STAGE 1: ELIMINATING NEGATIVE VALUES
Initial dataset: 2991 entries
Entries with negative values: 296
Entries removed: 296 (9.90%)
Remaining entries: 2695


In [2]:
# ===============================================
# STAGE 2: REMOVING MULTI-VINYL MONOMERS
# ===============================================

from rdkit import Chem

def count_vinyl_groups(smiles):
    """Count non-aromatic vinyl (C=C) groups in a molecule"""
    if pd.isna(smiles):
        return 0
    try:
        mol = Chem.MolFromSmiles(smiles)
        if mol is None:
            return 0
        
        # Identify aromatic atoms
        aromatic_atoms = set()
        for atom in mol.GetAtoms():
            if atom.GetIsAromatic():
                aromatic_atoms.add(atom.GetIdx())
        
        # Count non-aromatic C=C double bonds
        vinyl_count = 0
        for bond in mol.GetBonds():
            if (bond.GetBondType() == Chem.BondType.DOUBLE and 
                mol.GetAtomWithIdx(bond.GetBeginAtomIdx()).GetSymbol() == 'C' and
                mol.GetAtomWithIdx(bond.GetEndAtomIdx()).GetSymbol() == 'C'):
                
                begin_idx = bond.GetBeginAtomIdx()
                end_idx = bond.GetEndAtomIdx()
                
                # Only count if both carbons are non-aromatic
                if begin_idx not in aromatic_atoms and end_idx not in aromatic_atoms:
                    vinyl_count += 1
        return vinyl_count
    except:
        return 0

print("STAGE 2: REMOVING MULTI-VINYL MONOMERS")
print(f"Starting entries: {len(df_stage1)} entries")

# Initialize counters
multi_vinyl_entries = 0
valid_rows = []

# Process each row individually
for index, row in df_stage1.iterrows():
    vinyl_a = count_vinyl_groups(row['SMILES_A'])
    vinyl_b = count_vinyl_groups(row['SMILES_B'])
    
    # Check if both monomers have exactly 1 vinyl group
    if vinyl_a == 1 and vinyl_b == 1:
        valid_rows.append(row)
    else:
        multi_vinyl_entries += 1

print(f"Entries with multi-vinyl monomers: {multi_vinyl_entries}")

# Create new dataframe from valid rows
df_stage2 = pd.DataFrame(valid_rows).reset_index(drop=True)

# Report results
entries_removed = len(df_stage1) - len(df_stage2)
percentage_removed = (entries_removed / len(df_stage1)) * 100

print(f"Entries removed: {entries_removed} ({percentage_removed:.2f}%)")
print(f"Remaining entries: {len(df_stage2)}")

# Optional: Save the filtered dataset
#df_stage2.to_excel('CopolDB_Stage2_SingleVinyl.xlsx', index=False)

STAGE 2: REMOVING MULTI-VINYL MONOMERS
Starting entries: 2695 entries
Entries with multi-vinyl monomers: 330
Entries removed: 330 (12.24%)

================

**Directions**. Could you echo back the part of the monomer-filtering notebook that runs from "# Identify aromatic" up to and including "aromatic_atoms.add(atom.GetIdx())"? These items come from a separate source and are unrelated to the monomer-filtering notebook.

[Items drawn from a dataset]
================

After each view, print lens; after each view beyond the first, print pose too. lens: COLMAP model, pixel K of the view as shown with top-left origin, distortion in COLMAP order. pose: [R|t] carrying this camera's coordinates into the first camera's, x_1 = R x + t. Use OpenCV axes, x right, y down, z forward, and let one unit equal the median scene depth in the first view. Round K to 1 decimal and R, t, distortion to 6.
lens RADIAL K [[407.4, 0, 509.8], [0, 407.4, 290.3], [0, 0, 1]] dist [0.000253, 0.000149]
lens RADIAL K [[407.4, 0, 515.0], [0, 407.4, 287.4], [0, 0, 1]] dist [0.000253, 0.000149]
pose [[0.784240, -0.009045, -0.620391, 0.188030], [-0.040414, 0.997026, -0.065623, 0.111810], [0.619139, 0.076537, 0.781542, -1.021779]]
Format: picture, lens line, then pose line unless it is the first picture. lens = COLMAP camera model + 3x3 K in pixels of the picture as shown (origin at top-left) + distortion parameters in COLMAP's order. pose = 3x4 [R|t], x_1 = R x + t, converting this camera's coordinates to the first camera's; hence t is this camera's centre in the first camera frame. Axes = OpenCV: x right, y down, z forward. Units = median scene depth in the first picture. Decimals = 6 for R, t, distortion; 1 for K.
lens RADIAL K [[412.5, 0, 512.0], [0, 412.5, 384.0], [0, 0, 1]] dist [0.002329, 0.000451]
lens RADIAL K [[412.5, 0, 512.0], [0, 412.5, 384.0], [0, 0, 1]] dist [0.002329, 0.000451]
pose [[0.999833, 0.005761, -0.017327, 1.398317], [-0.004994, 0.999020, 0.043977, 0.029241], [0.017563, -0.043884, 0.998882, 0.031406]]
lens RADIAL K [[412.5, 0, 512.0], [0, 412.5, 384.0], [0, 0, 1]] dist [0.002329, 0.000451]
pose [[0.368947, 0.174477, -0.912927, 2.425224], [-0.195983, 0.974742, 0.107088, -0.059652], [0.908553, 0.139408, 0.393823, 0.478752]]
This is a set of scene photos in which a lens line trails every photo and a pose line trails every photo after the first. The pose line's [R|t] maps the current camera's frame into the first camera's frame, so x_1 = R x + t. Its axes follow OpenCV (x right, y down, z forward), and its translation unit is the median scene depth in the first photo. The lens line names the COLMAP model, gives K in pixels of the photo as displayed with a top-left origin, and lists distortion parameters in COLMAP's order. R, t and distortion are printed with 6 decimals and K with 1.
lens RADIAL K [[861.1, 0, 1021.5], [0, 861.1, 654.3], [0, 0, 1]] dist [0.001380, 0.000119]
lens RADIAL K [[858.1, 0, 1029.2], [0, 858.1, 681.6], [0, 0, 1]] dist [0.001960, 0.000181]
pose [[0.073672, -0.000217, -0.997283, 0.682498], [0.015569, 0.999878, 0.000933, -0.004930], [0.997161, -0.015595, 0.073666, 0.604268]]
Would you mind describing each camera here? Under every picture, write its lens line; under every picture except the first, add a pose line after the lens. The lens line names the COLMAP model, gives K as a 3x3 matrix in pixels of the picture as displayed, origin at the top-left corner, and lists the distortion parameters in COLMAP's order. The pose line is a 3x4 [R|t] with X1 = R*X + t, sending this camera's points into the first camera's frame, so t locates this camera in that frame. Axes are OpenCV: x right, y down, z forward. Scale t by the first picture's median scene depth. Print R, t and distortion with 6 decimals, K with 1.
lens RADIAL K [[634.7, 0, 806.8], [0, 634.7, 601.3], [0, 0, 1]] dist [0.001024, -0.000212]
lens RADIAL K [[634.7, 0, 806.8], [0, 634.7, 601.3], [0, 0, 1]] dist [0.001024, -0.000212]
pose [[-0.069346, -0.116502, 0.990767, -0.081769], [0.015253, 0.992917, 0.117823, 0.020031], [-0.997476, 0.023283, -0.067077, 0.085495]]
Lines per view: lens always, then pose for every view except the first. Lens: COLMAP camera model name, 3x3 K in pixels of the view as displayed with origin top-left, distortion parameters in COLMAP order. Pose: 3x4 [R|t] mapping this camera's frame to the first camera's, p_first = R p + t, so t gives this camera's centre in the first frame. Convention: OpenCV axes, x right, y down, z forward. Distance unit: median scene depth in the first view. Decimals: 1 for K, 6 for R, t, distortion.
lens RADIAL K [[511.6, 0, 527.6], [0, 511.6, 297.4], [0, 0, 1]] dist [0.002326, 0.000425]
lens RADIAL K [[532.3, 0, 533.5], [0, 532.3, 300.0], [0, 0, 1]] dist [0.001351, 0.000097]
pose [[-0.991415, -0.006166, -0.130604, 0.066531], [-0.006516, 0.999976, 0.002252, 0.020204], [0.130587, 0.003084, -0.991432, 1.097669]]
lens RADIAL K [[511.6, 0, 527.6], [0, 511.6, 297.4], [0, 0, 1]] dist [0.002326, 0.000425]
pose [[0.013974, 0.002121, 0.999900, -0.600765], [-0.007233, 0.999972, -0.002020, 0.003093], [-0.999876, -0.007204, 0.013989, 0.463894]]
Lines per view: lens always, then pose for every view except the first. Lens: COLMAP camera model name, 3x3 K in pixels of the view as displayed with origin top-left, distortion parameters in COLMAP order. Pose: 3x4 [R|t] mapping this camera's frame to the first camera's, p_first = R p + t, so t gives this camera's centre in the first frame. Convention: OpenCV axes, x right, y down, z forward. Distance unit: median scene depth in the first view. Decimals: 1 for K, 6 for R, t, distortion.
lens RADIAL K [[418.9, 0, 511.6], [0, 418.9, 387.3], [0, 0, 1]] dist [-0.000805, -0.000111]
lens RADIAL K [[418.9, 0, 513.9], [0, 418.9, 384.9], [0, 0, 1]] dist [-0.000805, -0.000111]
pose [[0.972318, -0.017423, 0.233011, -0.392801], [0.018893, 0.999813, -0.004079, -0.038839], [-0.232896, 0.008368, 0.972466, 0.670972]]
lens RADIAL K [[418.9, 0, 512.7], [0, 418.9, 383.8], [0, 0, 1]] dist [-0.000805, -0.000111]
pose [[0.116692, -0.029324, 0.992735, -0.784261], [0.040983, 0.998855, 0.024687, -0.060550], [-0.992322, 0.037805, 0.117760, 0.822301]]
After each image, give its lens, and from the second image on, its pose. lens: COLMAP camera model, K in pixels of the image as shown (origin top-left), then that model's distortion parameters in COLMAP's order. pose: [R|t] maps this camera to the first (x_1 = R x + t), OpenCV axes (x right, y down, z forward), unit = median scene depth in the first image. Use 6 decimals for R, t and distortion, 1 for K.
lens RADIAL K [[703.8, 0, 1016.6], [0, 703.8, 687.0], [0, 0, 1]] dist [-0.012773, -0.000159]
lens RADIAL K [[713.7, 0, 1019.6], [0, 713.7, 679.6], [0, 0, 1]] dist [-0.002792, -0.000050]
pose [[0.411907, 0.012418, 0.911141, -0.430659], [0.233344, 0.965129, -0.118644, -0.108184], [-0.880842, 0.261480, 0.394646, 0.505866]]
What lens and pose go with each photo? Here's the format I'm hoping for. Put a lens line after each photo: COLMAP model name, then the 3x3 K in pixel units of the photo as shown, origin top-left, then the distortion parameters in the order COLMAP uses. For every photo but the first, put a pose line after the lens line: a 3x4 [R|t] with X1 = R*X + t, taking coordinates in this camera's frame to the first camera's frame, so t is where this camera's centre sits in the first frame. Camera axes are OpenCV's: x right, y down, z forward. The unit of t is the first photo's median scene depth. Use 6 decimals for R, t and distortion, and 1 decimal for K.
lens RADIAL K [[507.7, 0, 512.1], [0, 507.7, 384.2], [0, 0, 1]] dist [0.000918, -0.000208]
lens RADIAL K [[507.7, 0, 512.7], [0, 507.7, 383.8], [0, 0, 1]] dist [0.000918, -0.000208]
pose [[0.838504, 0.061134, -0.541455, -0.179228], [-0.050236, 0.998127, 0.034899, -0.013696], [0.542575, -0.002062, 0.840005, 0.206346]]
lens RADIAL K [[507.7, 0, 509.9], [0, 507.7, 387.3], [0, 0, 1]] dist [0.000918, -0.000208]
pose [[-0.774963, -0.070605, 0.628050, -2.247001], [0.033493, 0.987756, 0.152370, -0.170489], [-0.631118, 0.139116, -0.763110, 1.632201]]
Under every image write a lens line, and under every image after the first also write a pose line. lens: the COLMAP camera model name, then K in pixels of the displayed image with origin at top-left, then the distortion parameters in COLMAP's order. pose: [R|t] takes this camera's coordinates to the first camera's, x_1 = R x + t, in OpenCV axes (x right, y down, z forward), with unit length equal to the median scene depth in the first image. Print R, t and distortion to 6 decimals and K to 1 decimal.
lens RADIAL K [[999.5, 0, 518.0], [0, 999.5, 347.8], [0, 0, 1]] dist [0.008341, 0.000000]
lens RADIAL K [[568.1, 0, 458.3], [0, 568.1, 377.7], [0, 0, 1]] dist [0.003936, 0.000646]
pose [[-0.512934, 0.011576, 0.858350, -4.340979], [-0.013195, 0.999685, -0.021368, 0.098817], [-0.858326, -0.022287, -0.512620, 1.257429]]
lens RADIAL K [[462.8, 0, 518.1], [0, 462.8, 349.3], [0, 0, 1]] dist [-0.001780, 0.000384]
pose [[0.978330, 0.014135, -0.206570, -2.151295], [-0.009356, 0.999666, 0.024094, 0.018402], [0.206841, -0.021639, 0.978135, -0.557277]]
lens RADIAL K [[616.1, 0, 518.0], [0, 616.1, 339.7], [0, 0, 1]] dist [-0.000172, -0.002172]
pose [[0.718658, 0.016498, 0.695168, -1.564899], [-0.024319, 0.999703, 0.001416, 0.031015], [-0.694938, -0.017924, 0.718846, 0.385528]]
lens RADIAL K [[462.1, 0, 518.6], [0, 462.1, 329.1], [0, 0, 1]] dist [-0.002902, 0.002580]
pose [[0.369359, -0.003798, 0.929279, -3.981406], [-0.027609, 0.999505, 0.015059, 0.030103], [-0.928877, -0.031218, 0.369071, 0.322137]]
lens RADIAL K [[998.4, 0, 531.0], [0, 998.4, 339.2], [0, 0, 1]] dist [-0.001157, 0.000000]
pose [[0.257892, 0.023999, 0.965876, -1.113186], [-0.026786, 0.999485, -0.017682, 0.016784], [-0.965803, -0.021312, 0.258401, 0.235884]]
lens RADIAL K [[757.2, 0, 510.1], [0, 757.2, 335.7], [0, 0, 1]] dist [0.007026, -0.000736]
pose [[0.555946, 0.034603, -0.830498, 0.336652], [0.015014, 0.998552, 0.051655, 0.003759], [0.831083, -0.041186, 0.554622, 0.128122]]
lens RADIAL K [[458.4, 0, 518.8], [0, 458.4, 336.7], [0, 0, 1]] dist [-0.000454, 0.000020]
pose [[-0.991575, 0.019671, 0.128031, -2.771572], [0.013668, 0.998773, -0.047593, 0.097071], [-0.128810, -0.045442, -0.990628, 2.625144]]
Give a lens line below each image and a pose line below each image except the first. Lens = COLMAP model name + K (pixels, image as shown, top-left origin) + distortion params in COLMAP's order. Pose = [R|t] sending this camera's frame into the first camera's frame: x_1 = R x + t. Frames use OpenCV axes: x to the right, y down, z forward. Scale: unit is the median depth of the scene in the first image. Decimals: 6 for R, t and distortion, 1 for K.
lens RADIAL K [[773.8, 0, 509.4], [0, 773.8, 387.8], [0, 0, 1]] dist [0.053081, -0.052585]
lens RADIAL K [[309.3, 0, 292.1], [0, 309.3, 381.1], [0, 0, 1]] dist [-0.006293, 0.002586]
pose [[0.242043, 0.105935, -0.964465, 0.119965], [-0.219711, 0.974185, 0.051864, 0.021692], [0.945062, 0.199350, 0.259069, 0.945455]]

================

**Answer for this exercise**.
# Identify aromatic atoms
        aromatic_atoms = set()
        for atom in mol.GetAtoms():
            if atom.GetIsAromatic():
                aromatic_atoms.add(atom.GetIdx())